Jess nickte, ohne ein Wort zu sagen.
»Warum?« Steph drehte sich zu ihr. »Das verstehe ich nicht. Wenn es stimmt, warum in Gottes Namen lässt du ihn dann ungeschoren davonkommen? Du bist doch eine Kämpfernatur, Jess, du hättest ihn fertigmachen müssen. Das Schwein!«
Jess machte eine abwehrende Geste. »Ich konnte nicht logisch denken. Außerdem weiß ich, was mit Frauen passiert, die einen Mann wegen Vergewaltigung anzeigen wollen. Ich bin einmal mit einer Schülerin wegen einer solchen Sache zur Polizei gegangen.
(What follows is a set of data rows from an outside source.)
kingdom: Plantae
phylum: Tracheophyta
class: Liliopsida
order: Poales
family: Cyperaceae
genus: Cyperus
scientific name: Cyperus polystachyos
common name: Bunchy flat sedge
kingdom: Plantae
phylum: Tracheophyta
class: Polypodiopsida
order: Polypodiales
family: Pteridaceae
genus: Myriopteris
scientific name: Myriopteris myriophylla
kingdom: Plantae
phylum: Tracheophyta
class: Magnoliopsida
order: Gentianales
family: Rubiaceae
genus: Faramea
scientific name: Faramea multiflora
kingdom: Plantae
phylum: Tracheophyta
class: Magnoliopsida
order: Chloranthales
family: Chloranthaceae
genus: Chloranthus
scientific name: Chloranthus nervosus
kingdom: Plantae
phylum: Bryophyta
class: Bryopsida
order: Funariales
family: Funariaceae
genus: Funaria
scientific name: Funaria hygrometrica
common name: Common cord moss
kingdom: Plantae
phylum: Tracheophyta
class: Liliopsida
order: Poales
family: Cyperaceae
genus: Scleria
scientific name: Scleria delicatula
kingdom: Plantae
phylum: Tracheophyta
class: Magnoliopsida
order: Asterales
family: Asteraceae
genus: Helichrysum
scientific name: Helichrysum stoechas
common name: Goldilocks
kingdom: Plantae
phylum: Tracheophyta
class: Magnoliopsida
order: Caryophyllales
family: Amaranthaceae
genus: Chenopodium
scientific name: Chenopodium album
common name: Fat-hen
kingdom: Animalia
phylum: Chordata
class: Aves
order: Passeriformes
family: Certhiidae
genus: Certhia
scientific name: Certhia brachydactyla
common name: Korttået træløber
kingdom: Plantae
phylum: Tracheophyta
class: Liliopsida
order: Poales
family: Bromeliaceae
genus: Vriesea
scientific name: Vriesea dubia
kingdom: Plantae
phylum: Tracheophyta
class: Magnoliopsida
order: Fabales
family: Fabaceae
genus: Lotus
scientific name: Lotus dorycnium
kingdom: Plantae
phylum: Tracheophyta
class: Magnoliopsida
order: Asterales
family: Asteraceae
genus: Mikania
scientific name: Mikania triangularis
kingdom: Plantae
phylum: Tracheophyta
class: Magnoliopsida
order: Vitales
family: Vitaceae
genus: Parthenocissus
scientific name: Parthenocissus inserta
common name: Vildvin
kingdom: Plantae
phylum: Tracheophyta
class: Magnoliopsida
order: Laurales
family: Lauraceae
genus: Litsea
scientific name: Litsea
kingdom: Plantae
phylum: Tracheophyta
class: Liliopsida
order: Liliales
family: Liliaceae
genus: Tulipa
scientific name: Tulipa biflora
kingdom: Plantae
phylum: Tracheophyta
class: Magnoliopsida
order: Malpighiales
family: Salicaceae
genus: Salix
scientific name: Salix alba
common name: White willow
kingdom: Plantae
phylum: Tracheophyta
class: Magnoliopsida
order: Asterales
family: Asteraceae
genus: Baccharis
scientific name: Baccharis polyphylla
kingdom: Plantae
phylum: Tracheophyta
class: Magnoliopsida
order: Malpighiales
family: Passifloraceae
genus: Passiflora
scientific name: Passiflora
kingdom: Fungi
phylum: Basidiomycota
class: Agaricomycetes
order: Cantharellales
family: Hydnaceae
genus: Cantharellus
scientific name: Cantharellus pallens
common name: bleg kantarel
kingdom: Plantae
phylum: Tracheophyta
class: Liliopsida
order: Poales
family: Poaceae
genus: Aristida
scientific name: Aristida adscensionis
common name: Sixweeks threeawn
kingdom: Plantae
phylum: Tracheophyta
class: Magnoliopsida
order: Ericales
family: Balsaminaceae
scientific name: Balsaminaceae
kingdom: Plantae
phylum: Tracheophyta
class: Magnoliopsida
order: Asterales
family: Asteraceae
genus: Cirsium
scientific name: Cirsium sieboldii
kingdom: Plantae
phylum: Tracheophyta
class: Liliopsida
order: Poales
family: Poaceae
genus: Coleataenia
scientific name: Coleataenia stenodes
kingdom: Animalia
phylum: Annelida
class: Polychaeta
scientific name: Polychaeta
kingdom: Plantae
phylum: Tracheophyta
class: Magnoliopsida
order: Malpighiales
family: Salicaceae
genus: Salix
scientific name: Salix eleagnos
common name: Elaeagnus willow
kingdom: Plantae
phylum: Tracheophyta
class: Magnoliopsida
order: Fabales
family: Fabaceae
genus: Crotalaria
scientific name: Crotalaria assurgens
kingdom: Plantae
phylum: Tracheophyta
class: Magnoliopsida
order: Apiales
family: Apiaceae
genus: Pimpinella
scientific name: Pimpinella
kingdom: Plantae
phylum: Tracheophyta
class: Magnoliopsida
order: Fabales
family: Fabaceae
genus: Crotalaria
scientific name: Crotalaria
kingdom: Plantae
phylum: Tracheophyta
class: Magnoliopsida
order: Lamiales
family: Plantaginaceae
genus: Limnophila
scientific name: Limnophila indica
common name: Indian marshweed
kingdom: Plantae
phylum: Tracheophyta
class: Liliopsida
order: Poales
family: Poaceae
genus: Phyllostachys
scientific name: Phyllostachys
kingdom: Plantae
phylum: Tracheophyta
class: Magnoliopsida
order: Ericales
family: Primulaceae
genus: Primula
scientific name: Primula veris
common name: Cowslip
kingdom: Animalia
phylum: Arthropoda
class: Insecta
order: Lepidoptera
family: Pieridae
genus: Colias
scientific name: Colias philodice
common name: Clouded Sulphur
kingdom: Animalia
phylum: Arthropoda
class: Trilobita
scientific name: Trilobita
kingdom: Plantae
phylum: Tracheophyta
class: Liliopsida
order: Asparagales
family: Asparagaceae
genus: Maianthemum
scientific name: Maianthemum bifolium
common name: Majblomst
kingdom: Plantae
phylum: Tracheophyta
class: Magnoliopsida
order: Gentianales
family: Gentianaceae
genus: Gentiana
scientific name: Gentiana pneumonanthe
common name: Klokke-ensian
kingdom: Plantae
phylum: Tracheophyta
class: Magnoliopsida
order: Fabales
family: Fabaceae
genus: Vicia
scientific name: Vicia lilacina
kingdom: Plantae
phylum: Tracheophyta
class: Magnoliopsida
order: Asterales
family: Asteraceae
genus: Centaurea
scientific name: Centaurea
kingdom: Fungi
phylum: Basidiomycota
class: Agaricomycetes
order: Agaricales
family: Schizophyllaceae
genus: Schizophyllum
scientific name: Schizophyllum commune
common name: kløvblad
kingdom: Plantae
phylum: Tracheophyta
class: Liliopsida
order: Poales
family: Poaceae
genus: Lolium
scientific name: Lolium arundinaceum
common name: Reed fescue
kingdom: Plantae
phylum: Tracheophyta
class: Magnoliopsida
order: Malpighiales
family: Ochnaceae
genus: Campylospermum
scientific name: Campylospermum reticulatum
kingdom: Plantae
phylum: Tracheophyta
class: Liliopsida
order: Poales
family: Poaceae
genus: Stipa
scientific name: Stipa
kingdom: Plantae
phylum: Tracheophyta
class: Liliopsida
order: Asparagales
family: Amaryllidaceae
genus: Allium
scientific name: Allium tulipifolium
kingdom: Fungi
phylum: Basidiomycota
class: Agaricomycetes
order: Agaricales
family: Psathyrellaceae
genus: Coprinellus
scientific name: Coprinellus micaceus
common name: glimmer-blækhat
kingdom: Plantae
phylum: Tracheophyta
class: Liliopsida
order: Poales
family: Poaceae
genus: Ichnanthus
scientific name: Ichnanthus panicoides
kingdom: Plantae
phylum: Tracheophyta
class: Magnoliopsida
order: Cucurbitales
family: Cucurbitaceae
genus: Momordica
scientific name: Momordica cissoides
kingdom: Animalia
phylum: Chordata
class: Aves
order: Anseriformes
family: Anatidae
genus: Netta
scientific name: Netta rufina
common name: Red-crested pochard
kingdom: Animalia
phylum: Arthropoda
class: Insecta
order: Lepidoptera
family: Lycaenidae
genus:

Die Demütigung wollte ich mir nicht antun. Sogar du hast mich doch gefragt, wie viel ich getrunken hatte!«
»Ich glaube dir, Jess.« Steph schüttelte den Kopf. »Natürlich glaube ich dir. Du Arme, das tut mir wirklich so leid. Er ist ein Schwein, ein widerwärtiges Schwein, aber ich fürchte, er hat leider Recht. Selbst wenn du zur Polizei gehen würdest, ohne handfeste Beweise, und selbst wenn …« Steph schwieg kurz und zuckte mit den Achseln. »Da steht sein Wort gegen deins.«
»Fachbereichsleiter. Verheiratet. Angesehener Lehrer. Auf der anderen Seite eine flatterhafte, rachsüchtige, frustrierte Kollegin, die demnächst gefeuert werden sollte. Das meinst du doch«, flüsterte Jess.
»Wollten sie dir wirklich kündigen?«, fragte Steph besorgt.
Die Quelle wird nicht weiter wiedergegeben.